What is the standard for a court to modify a parenting plan?
A court may modify a parenting plan if it finds a factual basis that a substantial change has occurred in the circumstances of the child or the non-moving party AND that the modification is in the best interests of the child and is necessary to serve the best interests of the child. The basis for the modification must be facts that have arisen since the entry of the prior parenting plan or were unknown to the court at the time of entry of the prior parenting plan.
Is it easy to change the residential provisions of a parenting plan?
No. Courts will keep the existing parenting plan in place unless:
- The parents agree to the modification;
- The child has been integrated into the family of the petitioner with the consent of the other parent in substantial deviation from the parenting plan;
- The child’s present environment is detrimental to the child’s physical, mental, or emotional health and the harm likely to be caused by a change of environment is outweighed by the advantage of a change to the child; or
- The court has found the nonmoving parent in contempt of court at least twice within three years because the parent failed to comply with the residential time provisions in the court-ordered parenting plan, or the parent has been convicted of custodial interference in the first or second degree.
A friend told me that she had to appear at a special hearing before she could have a trial on her modification petition. What is this about?
Also known as the threshold hearing, adequate cause is required by statute in parenting plan modification cases. In order to keep children in relatively stable environments, there is a presumption of custodial continuity in modification actions. As a result, before a moving party may obtain a hearing on the merits of modification of their parenting plan, he/she must factually demonstrate that adequate cause exists for hearing the petition. At the adequate cause hearing, both parties have the opportunity to present factual affidavits supporting and opposing the modification. Essentially, the court looks to see if the moving party has factual allegations, which if true, might establish grounds for a change. If adequate cause is found, the court permits a hearing or trial on the merits of the modification itself. If adequate cause is not found, the court will deny the modification of the parenting plan and dismiss the case entirely.
Could the court require me to pay for my ex-spouse’s attorney fees if I fail in achieving the modification?
Possibly. If the court finds that you brought the modification of the parenting plan in bad faith, it will assess attorney fees and court costs of the nonmoving party against you. However, merely failing to demonstrate adequate cause by itself, however, is not bad faith.
My teenage child has told me that he wants to live with me which differs from the current parenting plan. My former spouse will not agree to this change. Can’t a child decide at a certain age who he would like to reside with?
No. The law sets certain requirements for modifying a parenting plan. Unless the parents agree to modify a parenting plan, there must exist “adequate cause” for doing so. A teenager wishing to live with the other parent is not, at this time, considered “adequate cause” for modifying a parenting plan. As a practical matter, it is prudent for parents to listen to their older children and take into account their residential concerns and desires. One option is for the parents to participate in mediation if they cannot agree to a different residential schedule.

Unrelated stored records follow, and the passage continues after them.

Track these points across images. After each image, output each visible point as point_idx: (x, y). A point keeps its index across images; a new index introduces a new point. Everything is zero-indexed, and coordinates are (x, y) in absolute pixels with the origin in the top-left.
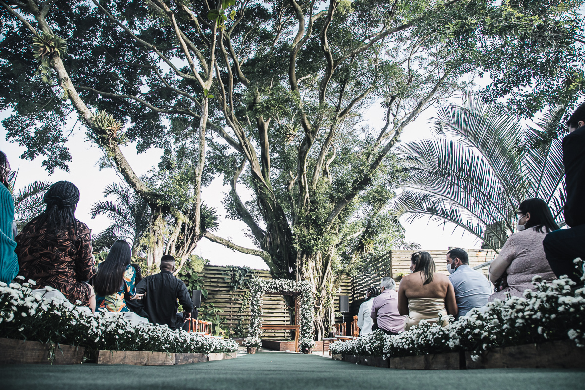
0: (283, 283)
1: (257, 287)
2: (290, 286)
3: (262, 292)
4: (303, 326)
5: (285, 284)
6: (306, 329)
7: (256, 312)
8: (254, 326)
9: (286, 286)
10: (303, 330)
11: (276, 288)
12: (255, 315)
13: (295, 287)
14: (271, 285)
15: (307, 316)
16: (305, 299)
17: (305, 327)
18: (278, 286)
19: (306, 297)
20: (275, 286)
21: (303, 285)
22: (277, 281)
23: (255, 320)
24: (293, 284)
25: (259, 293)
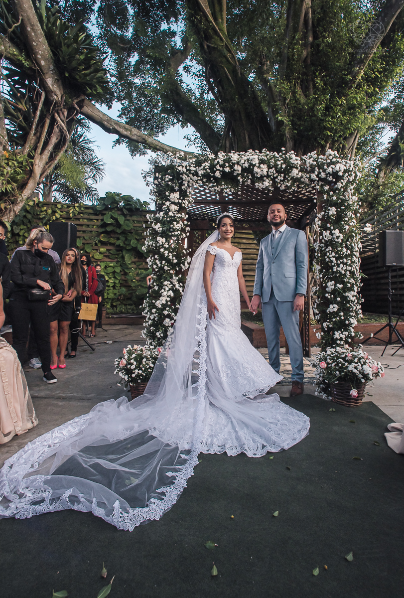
0: (256, 162)
1: (168, 177)
2: (279, 172)
3: (183, 194)
4: (326, 303)
5: (262, 162)
6: (335, 314)
7: (162, 257)
8: (159, 304)
9: (264, 167)
10: (325, 316)
11: (229, 178)
12: (161, 268)
13: (295, 173)
14: (212, 167)
15: (341, 269)
16: (333, 211)
17: (333, 308)
18: (238, 168)
19: (335, 204)
20: (227, 170)
21: (320, 166)
22: (235, 157)
23: (161, 286)
24: (286, 161)
25: (175, 196)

What is a minor modification?
Minor modification or adjustment of a parenting plan is a change in the residential schedule that does not change the residence the child is scheduled to reside in the majority of the time, and:
- Does not exceed twenty-four full days in a calendar year; or
- Is based on a change of residence of the parent with whom the child does not reside the majority of time or an involuntary change in work schedule by a parent which makes the residential schedule in the parenting plan impractical to follow, or
- Does not result in a schedule that exceeds ninety overnights per year in total if the court finds that when the petition for modification is filed the parenting plan does not provide reasonable time with the parent with whom the child does not reside the majority of time and it is in the best interests of the child to increase residential time with the nonresidential parent.
A showing of a substantial change in circumstances of either parent or of the child is required. However, a minor modification is without consideration of the standard factors (agreement of the parties, integration, detrimental environment, or contempt). A party may also request a modification in the dispute resolution process.